最近在崩溃后台发现了一些业务代码的crash记录,根据堆栈去定位代码调用位置时,发现是用的RxJava写的一个异步任务的逻辑,但是有在subscribe中链式调用subscribe(onSuccess,onError)。主要是在Activity#onResume时创建并启动一个耗时任务,onPause时将onResume时创建的Disposable任务进行dispose。
implementation 'io.reactivex.rxjava2:rxandroid:2.1.1'
implementation 'io.reactivex.rxjava2:rxjava:2.2.13'
// 大概代码是这样子,仅仅是写了一段用来测试的代码,不用关注具体业务逻辑。
getLifecycle().addObserver(new LifecycleEventObserver() {
@Override
public void onStateChanged(@NonNull LifecycleOwner source, @NonNull Lifecycle.Event event) {
// onResume时执行耗时任务,请求数据
// onPause时dispose任务
if (event == Lifecycle.Event.ON_RESUME) {
mDisposable = Single.create(new SingleOnSubscribe<String>() {
@Override
public void subscribe(SingleEmitter<String> emitter) throws Exception {
if (mDisposable != null && mDisposable.isDisposed()) {
Log.d(TAG, "subscribe: disposable=" + mDisposable + ", is disposed!");
return;
}
boolean isSuccessful = mApi.loadData() != null;
if (isSuccessful) {
emitter.onSuccess("120");
} else {
// 传递异常
emitter.onError(new IllegalStateException("process data error!"));
}
}
})
// only for test!!
.flatMap(new Function<String, SingleSource<Integer>>() {
@Override
public SingleSource<Integer> apply(String s) throws Exception {
return Single.just(Integer.parseInt(s));
}
})
.subscribeOn(Schedulers.io())
.observeOn(AndroidSchedulers.mainThread())
// 这里对于onError是有处理的。
// !!如果写的是doOnError()则还是会导致外层崩溃。
.subscribe(new Consumer<Integer>() {
@Override
public void accept(Integer integer) throws Exception {
Log.d(TAG, "doOnSuccess accept: " + integer);
}
}, new Consumer<Throwable>() {
@Override
public void accept(Throwable throwable) throws Exception {
Log.d(TAG, "error accept: " + throwable);
}
});
} else if (event == Lifecycle.Event.ON_PAUSE) {
if (mDisposable != null && !mDisposable.isDisposed()) {
mDisposable.dispose();
}
}
}
});
我按照跟实际业务逻辑场景写了上述原型代码,操作了很多次onResume和onPause之间切换,未复现该崩溃。
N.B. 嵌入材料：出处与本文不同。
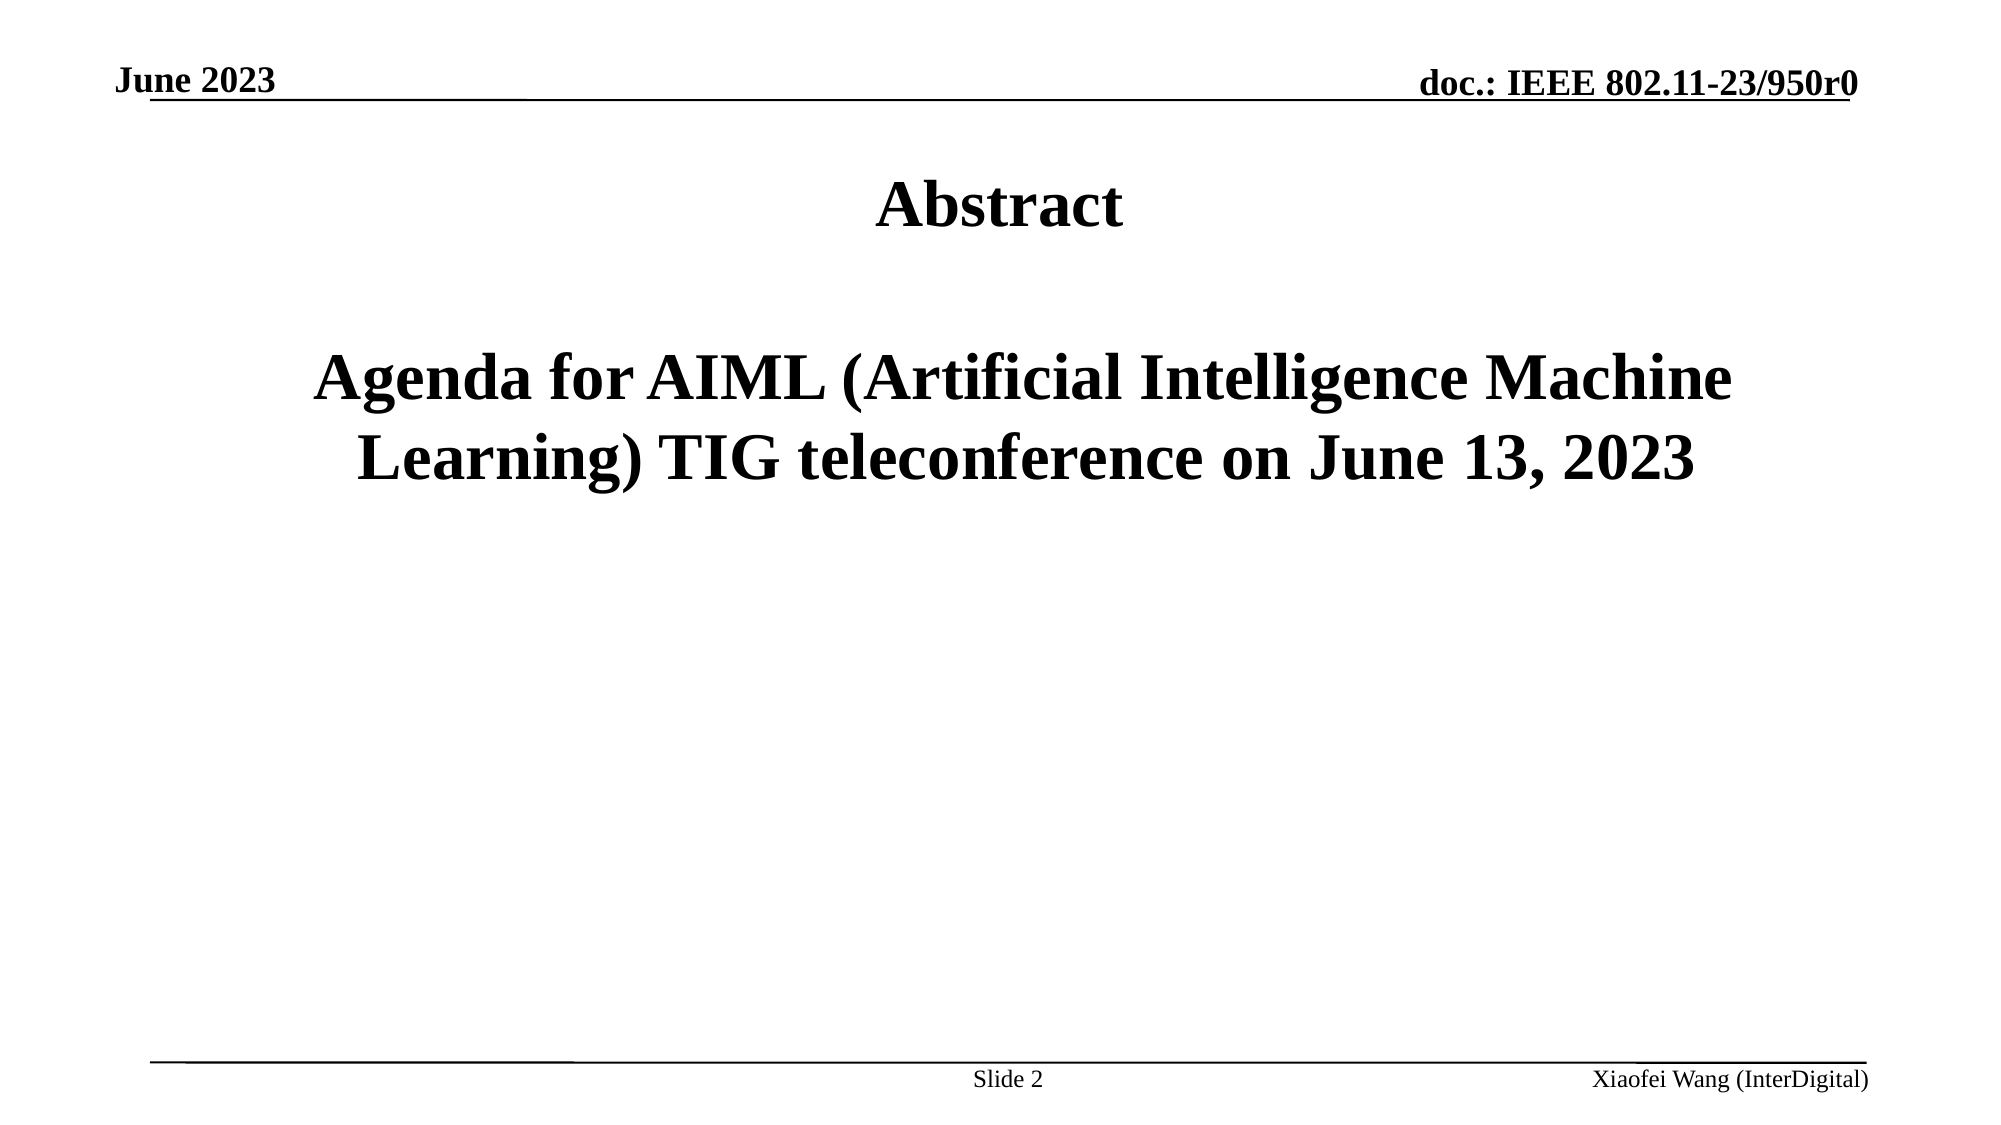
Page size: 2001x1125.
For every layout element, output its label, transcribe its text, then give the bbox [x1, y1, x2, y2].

slide_number Slide 2 [950, 1061, 1067, 1123]
list Agenda for AIML (Artificial Intelligence Machine Learning) TIG teleconference on June 13, 2023 [149, 324, 1850, 1000]
footer Xiaofei Wang (InterDigital) [1587, 1061, 1870, 1125]
title Abstract [149, 112, 1850, 288]
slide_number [114, 0, 278, 101]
经过对RxJava代码执行流程的分析,发现SingleOnSubscribe#subscribe中对SingleEmitter#onError->doOnError(Consumer)的调用是有条件,必须要当前的Single是非Disposed状态,判断逻辑如下:
@Override
public void onError(Throwable t) {
if (!tryOnError(t)) {
RxJavaPlugins.onError(t);
}
}
@Override
public boolean tryOnError(Throwable t) {
if (t == null) {
t = new NullPointerException("onError called with null. Null values are generally not allowed in 2.x operators and sources.");
}
if (get() != DisposableHelper.DISPOSED) {
Disposable d = getAndSet(DisposableHelper.DISPOSED);
// 只有当异步任务是非Disposed状态时才会转调到Single添加的onError()回调
if (d != DisposableHelper.DISPOSED) {
try {
downstream.onError(t);
} finally {
if (d != null) {
d.dispose();
}
}
return true;
}
}
return false;
}
尝试把异步任务mApi.loadData()延迟2000ms后,频繁切换Activity的onResume和onPuase状态,崩溃复现。
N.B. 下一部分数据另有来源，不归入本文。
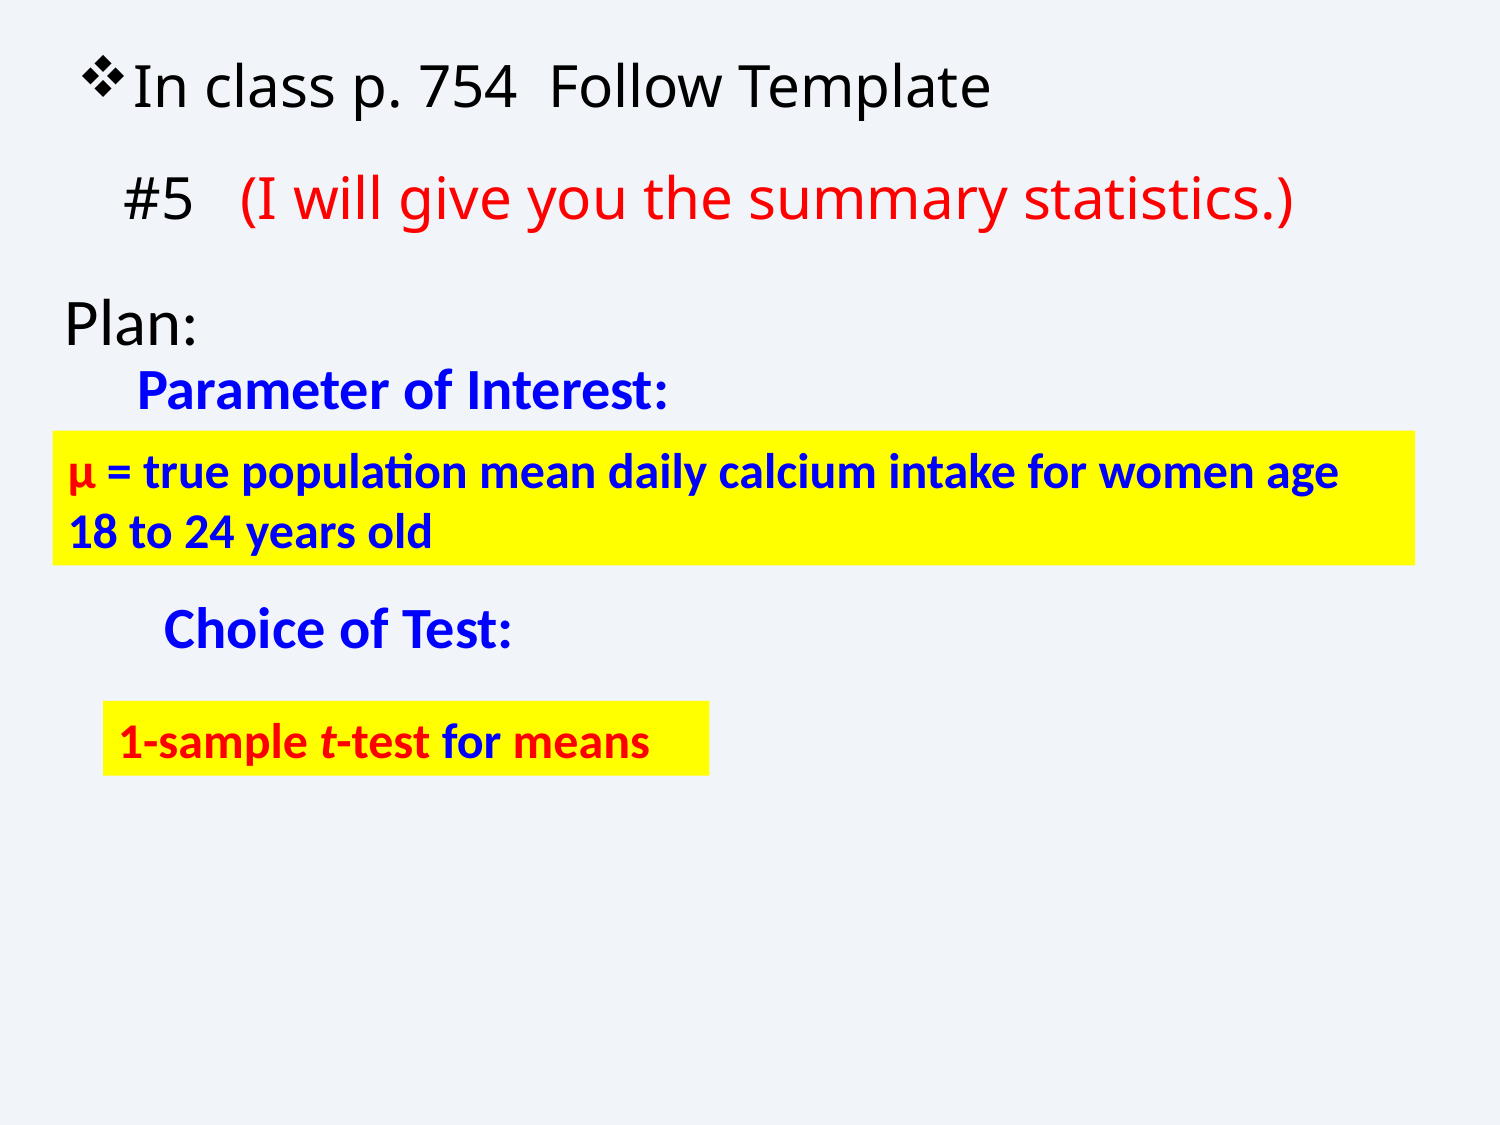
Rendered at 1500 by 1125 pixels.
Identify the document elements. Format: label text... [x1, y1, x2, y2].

text_box Parameter of Interest: [122, 343, 948, 429]
text_box µ = true population mean daily calcium intake for women age 18 to 24 years old [52, 430, 1416, 566]
text_box #5 (I will give you the summary statistics.) [34, 153, 1435, 239]
text_box Plan: [49, 271, 338, 367]
text_box Choice of Test: [149, 583, 663, 668]
text_box In class p. 754 Follow Template [62, 41, 1007, 127]
text_box 1-sample t-test for means [103, 700, 710, 776]
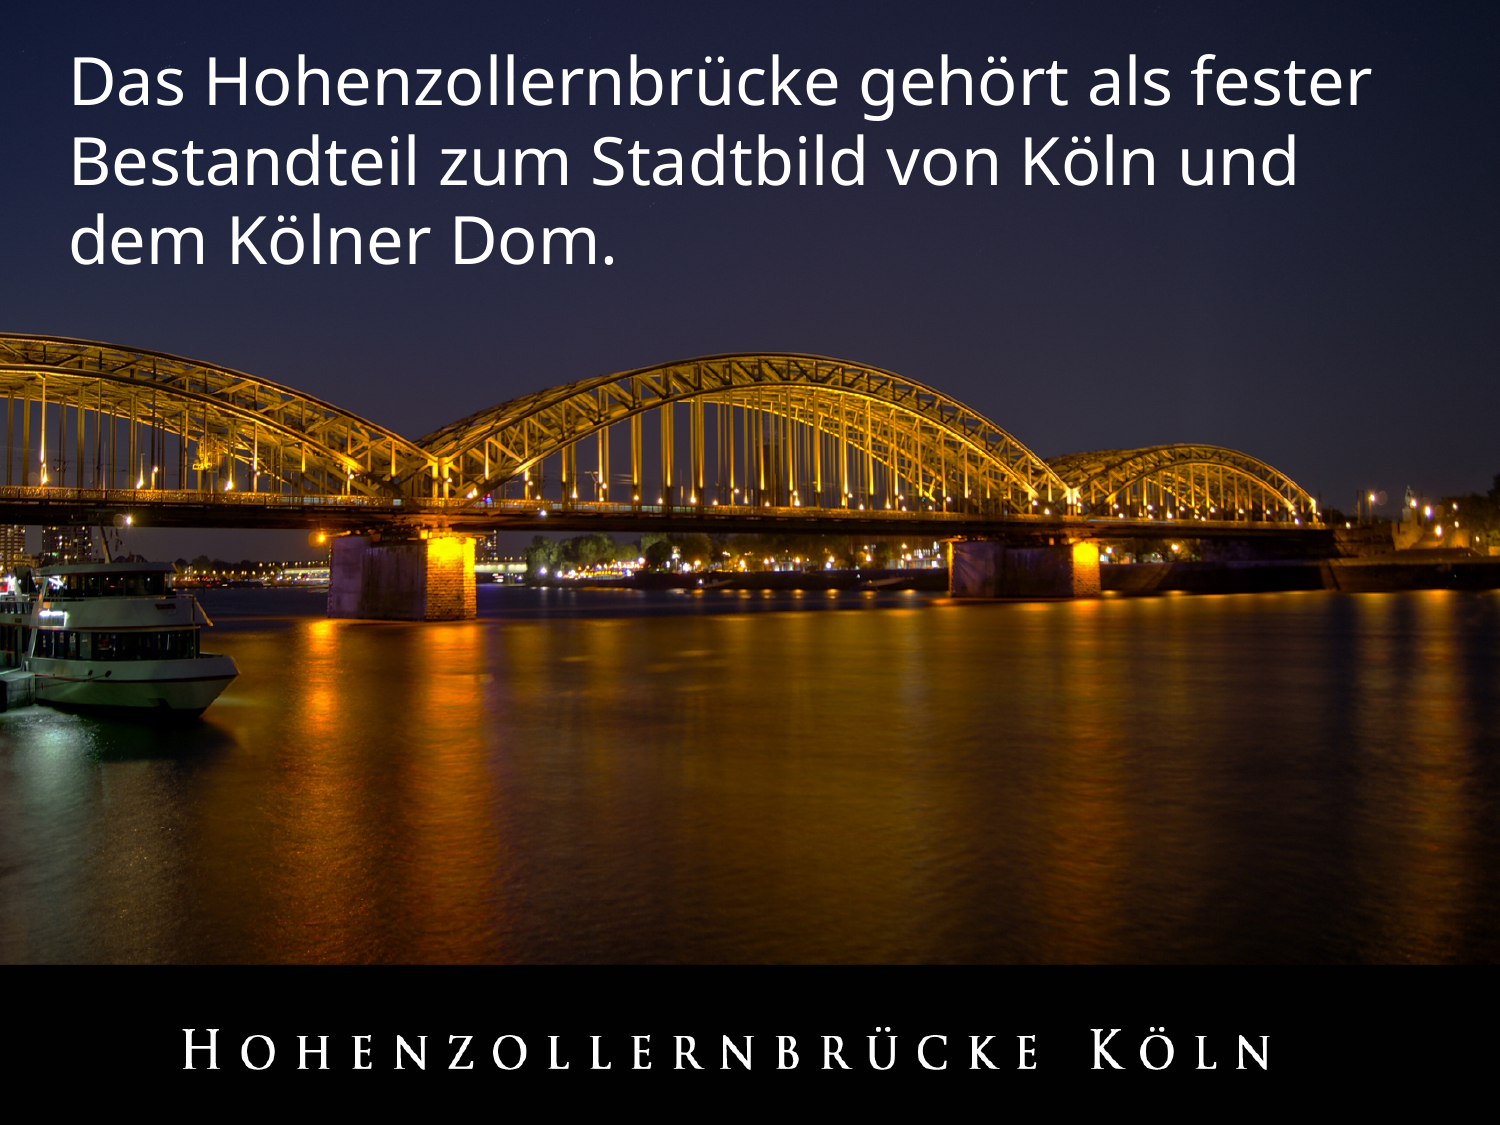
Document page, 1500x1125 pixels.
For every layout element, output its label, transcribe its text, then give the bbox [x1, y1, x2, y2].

// io.reactivex.plugins.RxJavaPlugins#onError
public static void onError(@NonNull Throwable error) {
// (1)
Consumer<? super Throwable> f = errorHandler;
if (error == null) {
error = new NullPointerException("onError called with null. Null values are generally not allowed in 2.x operators and sources.");
} else {
// (2)
if (!isBug(error)) {
error = new UndeliverableException(error);
}
}
if (f != null) {
try {
// (3)
f.accept(error);
return;
} catch (Throwable e) {
// (4) 这里的处理就比较有争议了,
// Exceptions.throwIfFatal(e); TODO decide
e.printStackTrace(); // NOPMD
uncaught(e);
}
}
// (5)
// f为null,导致走到这里
error.printStackTrace(); // NOPMD
uncaught(error);
}
static void uncaught(@NonNull Throwable error) {
Thread currentThread = Thread.currentThread();
UncaughtExceptionHandler handler = currentThread.getUncaughtExceptionHandler();
handler.uncaughtException(currentThread, error);
}
天秀!居然直接获取了当前的UncaughtExceptionHandler然后转调uncaughtException,要知道这样会走应用的崩溃上报逻辑,即使是逻辑上书写的错误,也会导致崩溃上报(一般应用自定义的UncaughtExceptionHandler会弹出崩溃页面,并让用户确认是否上报崩溃日志,最后将进程kill掉)。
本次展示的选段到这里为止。